What a change is wrought in 26 weeks. Days even. Why, this very morning had I broken anew and forfeited my humour in a moment drunk with ignorance, to recover again my strength before the sun had set.

Newcastle, 2014

Newcastle, 2014

251

Not biding. Accumulating strength.

235: All shall be well

Out lying lantern, ye concocted light that steadied once uncertain nights. I have recovered to myself by brave and conscious tensity, – acuity of unmeasured penetrative strength, which, with what small allotment thereof I have explored, settles the outline of all things into a clarity, of fine enough detail to my way now make, the pitch and depths of dark in which resides any no matter. What resolution have I discovered! That I need not now, nor, in truth ever thy penurious aid. But so much the better now I see, and thou art my eyes at night nevermore, but a lonesome, looking star fixed upon the distant black, that shine though you still, attracts a moments bitter wonderment and contributes nothing further that I cannot myself signify or do without. Farewell.

danny james blog oh man

155

What brings this burgeoning tumult of rapturous insight, the unknowable depths of which into it appears I have not so much fallen as leapt? Like a heretic sentry from his all-seeing, overlooking formation suddenly shot alive with option of startling contrary, and broken the spell of the deepest convictions of his identity; neither with the clearest rationale behind the impulse or its outcome concerned, perhaps thrice as bound by convinced he is not, and plummets so, individual.

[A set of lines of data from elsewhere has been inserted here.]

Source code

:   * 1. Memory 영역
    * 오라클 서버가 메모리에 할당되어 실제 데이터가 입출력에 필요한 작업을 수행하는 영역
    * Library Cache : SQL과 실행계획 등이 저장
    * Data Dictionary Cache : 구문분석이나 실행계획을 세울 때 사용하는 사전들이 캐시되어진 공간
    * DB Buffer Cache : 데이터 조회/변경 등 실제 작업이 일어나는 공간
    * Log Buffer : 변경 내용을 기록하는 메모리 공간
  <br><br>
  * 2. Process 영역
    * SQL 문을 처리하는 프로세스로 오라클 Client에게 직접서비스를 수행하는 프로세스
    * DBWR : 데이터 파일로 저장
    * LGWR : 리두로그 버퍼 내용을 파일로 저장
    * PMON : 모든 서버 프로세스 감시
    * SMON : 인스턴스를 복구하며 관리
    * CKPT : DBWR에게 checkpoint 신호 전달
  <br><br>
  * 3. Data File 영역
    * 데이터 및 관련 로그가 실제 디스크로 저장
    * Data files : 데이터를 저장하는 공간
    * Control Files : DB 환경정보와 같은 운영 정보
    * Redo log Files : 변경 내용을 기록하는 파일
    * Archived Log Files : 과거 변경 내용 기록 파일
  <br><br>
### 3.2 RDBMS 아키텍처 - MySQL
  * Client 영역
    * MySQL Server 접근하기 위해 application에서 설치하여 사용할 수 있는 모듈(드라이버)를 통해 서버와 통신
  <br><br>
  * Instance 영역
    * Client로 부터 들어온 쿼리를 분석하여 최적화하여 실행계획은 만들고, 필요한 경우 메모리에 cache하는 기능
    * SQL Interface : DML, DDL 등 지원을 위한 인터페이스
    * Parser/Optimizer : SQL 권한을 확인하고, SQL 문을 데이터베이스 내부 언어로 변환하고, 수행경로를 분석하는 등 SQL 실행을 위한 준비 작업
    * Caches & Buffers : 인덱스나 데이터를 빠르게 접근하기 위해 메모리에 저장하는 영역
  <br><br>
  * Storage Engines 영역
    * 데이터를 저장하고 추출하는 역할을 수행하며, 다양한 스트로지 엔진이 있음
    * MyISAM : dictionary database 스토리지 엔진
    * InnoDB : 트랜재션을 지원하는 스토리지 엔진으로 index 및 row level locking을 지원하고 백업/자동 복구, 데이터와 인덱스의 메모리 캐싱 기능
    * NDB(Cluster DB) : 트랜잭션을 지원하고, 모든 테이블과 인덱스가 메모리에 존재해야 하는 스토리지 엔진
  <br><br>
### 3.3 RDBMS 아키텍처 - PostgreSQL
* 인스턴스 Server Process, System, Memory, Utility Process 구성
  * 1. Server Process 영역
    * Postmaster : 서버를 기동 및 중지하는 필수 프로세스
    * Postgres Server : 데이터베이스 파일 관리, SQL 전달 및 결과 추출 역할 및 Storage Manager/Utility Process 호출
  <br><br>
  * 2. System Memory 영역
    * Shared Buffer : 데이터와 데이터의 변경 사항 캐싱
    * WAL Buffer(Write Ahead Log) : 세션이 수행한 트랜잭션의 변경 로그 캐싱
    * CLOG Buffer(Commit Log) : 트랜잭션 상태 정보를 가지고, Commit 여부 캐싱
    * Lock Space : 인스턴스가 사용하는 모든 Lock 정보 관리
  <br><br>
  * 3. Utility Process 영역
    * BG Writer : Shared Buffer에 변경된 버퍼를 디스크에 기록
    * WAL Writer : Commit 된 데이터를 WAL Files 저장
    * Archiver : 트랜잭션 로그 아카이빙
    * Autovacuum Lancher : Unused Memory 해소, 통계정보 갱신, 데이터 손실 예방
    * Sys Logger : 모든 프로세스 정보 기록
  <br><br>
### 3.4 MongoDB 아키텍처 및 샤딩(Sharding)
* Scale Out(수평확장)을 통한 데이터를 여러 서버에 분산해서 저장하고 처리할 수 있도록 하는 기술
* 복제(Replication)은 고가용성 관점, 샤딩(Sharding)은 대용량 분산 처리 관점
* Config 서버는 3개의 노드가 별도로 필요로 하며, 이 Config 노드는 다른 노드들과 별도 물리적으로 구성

Although I am already aware the dreadfully unavoidable truth of impact, if incompletely the origin of lure, – of what I ask myself most intimately regarding this strange new temptation that has never till now been attractive, I manage still to salvage some distortion to the facts as pleases but harmfully. As it is in the Nature of emotional pleasures, by instantaneity satisfied and begun so forth. And of this may I have grounding, but no immunity. Else I could temper my zeal to eloquence, and discourage the course of desire in the blood, that pools a conjuring of her reputation to my heart; might I know then a morning absent of mourning the memory of that split second of forever under the peaceable govern of sleep, near about the period, I estimate, to be the first stir of arousal, – with bursts and fragments of alert consciousness only afterward recognised to have been. All contained in the prior-hood of slumbers end, following which quickly realises that the world-stopping kiss that affects my awakening is in fact a figments wrath in dream. And each day thus begins in this deficit, perceiving a loss where does not truly occur, only ill value-judgements make it so. If It were instead, as palpable in advance, as it is plainly visible to sight, – some haze or flinched at heat given off from the coming fire, – the ruinousness and verity of my inventions mockery that am unable to affront quite so perfectly as I abide with curious abandon, I might then predict futility in hoping and the pain of its outrage with no need of the experience hitherto. Yet the source, I can apply no logic to solving that is not diluted by my biased inclination to the joyous feeling of anticipating what may be felt potentially, as persisted in so many decorative accounts thereof however much here is evidencing no prospects but of an upset. She has become a strife, this convenient apparition, by numbing the actual strife thusly that needs her. An illogical, circular, self-crafted, self-effacing system of nutritive ruin, to which yet as much logical, reasoned and sound remedy dresses equally resists.

Though I urge forgetfulness in me, or attempt to recollect that resilience of yesterday that perhaps shone in one brilliant moment of mindless tenacity, – rathering instead the composite mettle to withstand than to without, and no such stuff discovering in the face of inevitable consequence, is all too much for my strength to reason. For Reason her dear eyes bend, and apace have I gone already to bend a reconciliation for it.

154: Always, like this

What seems to assemble with delicate coincidence, scatters with severest purpose.